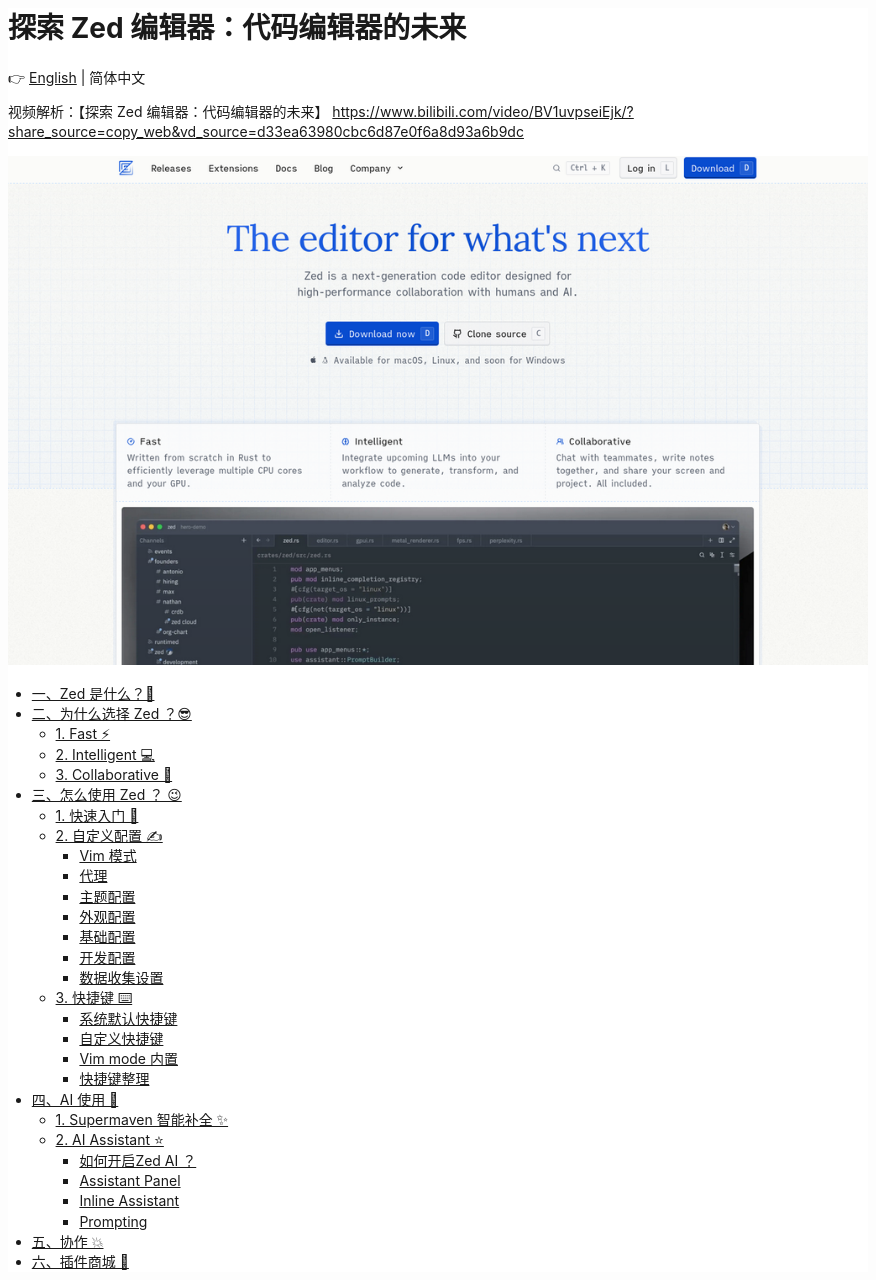 # 探索 Zed 编辑器：代码编辑器的未来

👉 [English](README.md) | 简体中文

视频解析：【探索 Zed 编辑器：代码编辑器的未来】 https://www.bilibili.com/video/BV1uvpseiEjk/?share_source=copy_web&vd_source=d33ea63980cbc6d87e0f6a8d93a6b9dc

![Logo](./imgs/zed_logo.png)

- [一、Zed 是什么？🧐](#一zed-是什么)
- [二、为什么选择 Zed ？😎](#二为什么选择-zed-)
  - [1. Fast ⚡](#1-fast-)
  - [2. Intelligent 💻](#2-intelligent-)
  - [3. Collaborative 📶](#3-collaborative-)
- [三、怎么使用 Zed ？ 😉](#三怎么使用-zed--)
  - [1. 快速入门 📝](#1-快速入门-)
  - [2. 自定义配置 ✍️](#2-自定义配置-️)
    - [Vim 模式](#vim-模式)
    - [代理](#代理)
    - [主题配置](#主题配置)
    - [外观配置](#外观配置)
    - [基础配置](#基础配置)
    - [开发配置](#开发配置)
    - [数据收集设置](#数据收集设置)
  - [3. 快捷键 ⌨️](#3-快捷键-️)
    - [系统默认快捷键](#系统默认快捷键)
    - [自定义快捷键](#自定义快捷键)
    - [Vim mode 内置](#vim-mode-内置)
    - [快捷键整理](#快捷键整理)
- [四、AI 使用 🌟](#四ai-使用-)
  - [1. Supermaven 智能补全 ✨](#1-supermaven-智能补全-)
  - [2. AI Assistant ⭐](#2-ai-assistant-)
    - [如何开启Zed AI ？](#如何开启zed-ai-)
    - [Assistant Panel](#assistant-panel)
    - [Inline Assistant](#inline-assistant)
    - [Prompting](#prompting)
- [五、协作 💥](#五协作-)
- [六、插件商城 🔌](#六插件商城-)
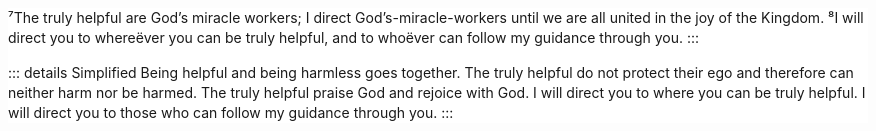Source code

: ⁷The truly helpful are God’s miracle workers; I direct God’s-miracle-workers until we are all united in the joy of the Kingdom. 
⁸I will direct you to whereëver you can be truly helpful, and to whoëver can follow my guidance through you.
:::

::: details Simplified
Being helpful and being harmless goes together. 
The truly helpful do not protect their ego and therefore can neither harm nor be harmed. 
The truly helpful praise God and rejoice with God. 
I will direct you to where you can be truly helpful. 
I will direct you to those who can follow my guidance through you. 
:::
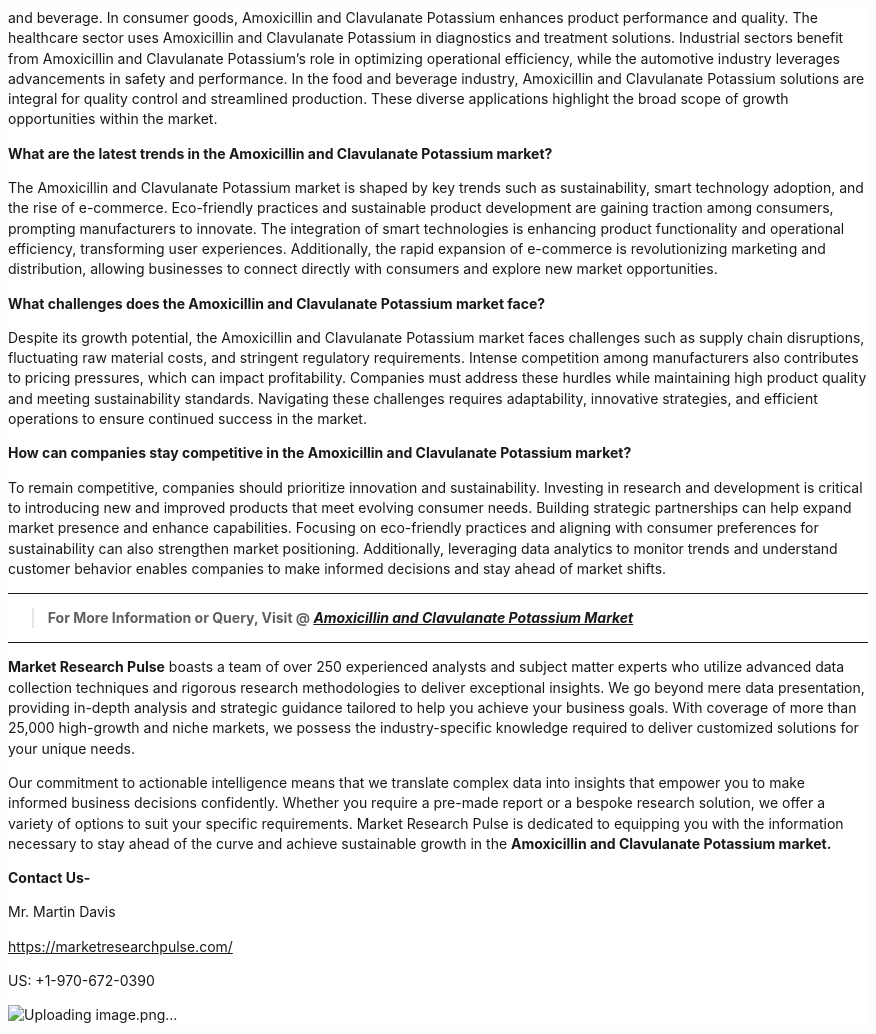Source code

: and beverage. In consumer goods, Amoxicillin and Clavulanate Potassium enhances product performance and quality. The healthcare sector uses Amoxicillin and Clavulanate Potassium in diagnostics and treatment solutions. Industrial sectors benefit from Amoxicillin and Clavulanate Potassium&rsquo;s role in optimizing operational efficiency, while the automotive industry leverages advancements in safety and performance. In the food and beverage industry, Amoxicillin and Clavulanate Potassium solutions are integral for quality control and streamlined production. These diverse applications highlight the broad scope of growth opportunities within the market.</p><p><strong>What are the latest trends in the Amoxicillin and Clavulanate Potassium market?</strong></p><p>The Amoxicillin and Clavulanate Potassium market is shaped by key trends such as sustainability, smart technology adoption, and the rise of e-commerce. Eco-friendly practices and sustainable product development are gaining traction among consumers, prompting manufacturers to innovate. The integration of smart technologies is enhancing product functionality and operational efficiency, transforming user experiences. Additionally, the rapid expansion of e-commerce is revolutionizing marketing and distribution, allowing businesses to connect directly with consumers and explore new market opportunities.</p><p><strong>What challenges does the Amoxicillin and Clavulanate Potassium market face?</strong></p><p>Despite its growth potential, the Amoxicillin and Clavulanate Potassium market faces challenges such as supply chain disruptions, fluctuating raw material costs, and stringent regulatory requirements. Intense competition among manufacturers also contributes to pricing pressures, which can impact profitability. Companies must address these hurdles while maintaining high product quality and meeting sustainability standards. Navigating these challenges requires adaptability, innovative strategies, and efficient operations to ensure continued success in the market.</p><p><strong>How can companies stay competitive in the Amoxicillin and Clavulanate Potassium market?</strong></p><p>To remain competitive, companies should prioritize innovation and sustainability. Investing in research and development is critical to introducing new and improved products that meet evolving consumer needs. Building strategic partnerships can help expand market presence and enhance capabilities. Focusing on eco-friendly practices and aligning with consumer preferences for sustainability can also strengthen market positioning. Additionally, leveraging data analytics to monitor trends and understand customer behavior enables companies to make informed decisions and stay ahead of market shifts.</p><hr /><blockquote><p><strong>For More Information or Query, Visit @&nbsp;<em><a href="https://marketresearchpulse.com/report/104717/amoxicillin-and-clavulanate-potassium-market?utm_source=Linkedin&utm_medium=021">Amoxicillin and Clavulanate Potassium Market</a></em></strong></p></blockquote><hr /><p><strong>Market Research Pulse</strong> boasts a team of over 250 experienced analysts and subject matter experts who utilize advanced data collection techniques and rigorous research methodologies to deliver exceptional insights. We go beyond mere data presentation, providing in-depth analysis and strategic guidance tailored to help you achieve your business goals. With coverage of more than 25,000 high-growth and niche markets, we possess the industry-specific knowledge required to deliver customized solutions for your unique needs.</p><p>Our commitment to actionable intelligence means that we translate complex data into insights that empower you to make informed business decisions confidently. Whether you require a pre-made report or a bespoke research solution, we offer a variety of options to suit your specific requirements. Market Research Pulse is dedicated to equipping you with the information necessary to stay ahead of the curve and achieve sustainable growth in the <strong>Amoxicillin and Clavulanate Potassium market.</strong></p><p><strong>Contact Us-</strong></p><p>Mr. Martin Davis</p><p>https://marketresearchpulse.com/</p><p>US: +1-970-672-0390</p>
![Uploading image.png…]()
----------
* Problem to work on *
Reproduce everything in the records from the line that contains "- [一、Zed 是什么？🧐](#一zed-是什么)" down to the line that contains "- [基础配置](#基础配置)", with both of those lines included.

* Solution *
- [一、Zed 是什么？🧐](#一zed-是什么)
- [二、为什么选择 Zed ？😎](#二为什么选择-zed-)
  - [1. Fast ⚡](#1-fast-)
  - [2. Intelligent 💻](#2-intelligent-)
  - [3. Collaborative 📶](#3-collaborative-)
- [三、怎么使用 Zed ？ 😉](#三怎么使用-zed--)
  - [1. 快速入门 📝](#1-快速入门-)
  - [2. 自定义配置 ✍️](#2-自定义配置-️)
    - [Vim 模式](#vim-模式)
    - [代理](#代理)
    - [主题配置](#主题配置)
    - [外观配置](#外观配置)
    - [基础配置](#基础配置)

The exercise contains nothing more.